The Counterintuitive Part
If atomics are “lighter” than mutexes, why does mutex win at 8 threads here?
Because this benchmark is not measuring lock overhead in isolation.
It is measuring contention on one shared cache line.
What Actually Happens in the CPU
Atomic path (fetch_add)
Even if your code only updates and never explicitly reads, fetch_add is still a hardware read-modify-write operation.
That means the core needs exclusive ownership of the cache line before updating.
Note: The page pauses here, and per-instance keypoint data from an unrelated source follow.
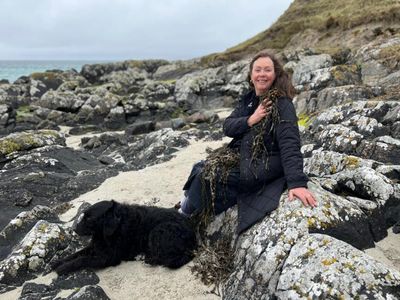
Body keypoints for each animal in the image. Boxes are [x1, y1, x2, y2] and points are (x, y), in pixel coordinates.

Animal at [53, 200, 197, 276]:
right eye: (84, 216)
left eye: (89, 218)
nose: (74, 229)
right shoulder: (96, 246)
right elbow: (77, 253)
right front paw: (59, 262)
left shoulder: (108, 257)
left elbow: (82, 259)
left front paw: (63, 268)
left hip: (158, 230)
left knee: (169, 258)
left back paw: (145, 257)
With many threads on one shared counter:
- cache-line ownership keeps moving between cores
- coherence traffic increases sharply
- the atomic instruction becomes the bottleneck
This is cache-line ping-pong (line handoff).
Mutex path
Mutex still contends, but lock arbitration changes behavior:
- threads do not all hammer the same line at full speed simultaneously
- some contenders spin/park/wake
- coherence pressure can be lower than naive atomic hot-loop contention
So under very high contention, mutex can be less bad than a single shared atomic increment loop.
Profiling Evidence
I profiled the 1M x 8 threads case with Linux perf and flamegraphs.
Atomic flamegraph
The hotspot was dominated by:
__aarch64_ldadd8_relax
That is the atomic RMW instruction itself, matching the “contended atomic” hypothesis.
Mutex flamegraph
Time was spread across lock paths:
Mutex::lock_contended- CAS/SWAP primitives
- futex/syscall paths
So atomic cost was concentrated in one heavily contended instruction; mutex cost was distributed across lock arbitration.
Difference: Atomics vs Mutex Lock
Both are synchronization tools, but they solve different problems.
| Aspect | Atomics | Mutex Lock |
|---|---|---|
| Scope | Single value / primitive operations | Critical section over one or more shared values |
| Blocking behavior | No lock acquisition API; operation executes atomically | Can block/wait when lock is contended (spin/park/wake) |
| Low-contention cost | Usually lower overhead | Usually higher overhead per operation |
| High-contention behavior | Can bottleneck badly on one hot location (cache-line ping-pong) | Can sometimes outperform naive atomics by arbitration/serialization |
| Correctness model | Harder for multi-step state transitions | Easier for compound shared-state updates |
| Typical use | Counters, flags, state bits, lock-free primitives | Multi-step shared data mutations requiring mutual exclusion |
| Rule of thumb | Use for simple independent state changes | Use when correctness needs compound updates |
Practical Takeaways
- Atomics are not automatically faster under all contention levels.
- A single global atomic counter can scale poorly with many writers.
- Mutex can outperform naive atomics in highly contended single-counter patterns.
- The best optimization is often reducing contention, not changing one primitive to another.
Better Designs for Production
If your workload looks like this benchmark, these patterns usually help more:
- per-thread local counters + final reduce
- sharded atomics (N counters) + sum
- batched updates (local accumulation, occasional global flush)
- avoid one global hot counter on critical paths
Run It Yourself
Code is available here:
🔗 github.com/RatulDawar/rust-experiments
The benchmark crate used here is atomics-vs-mutex.
The Bottom Line
The real question is not just:
atomics vs mutex?
The real question is:
how much shared cache-line contention does this design create?
Under low contention, atomics shine.
Under heavy contention on one shared location, mutex can win.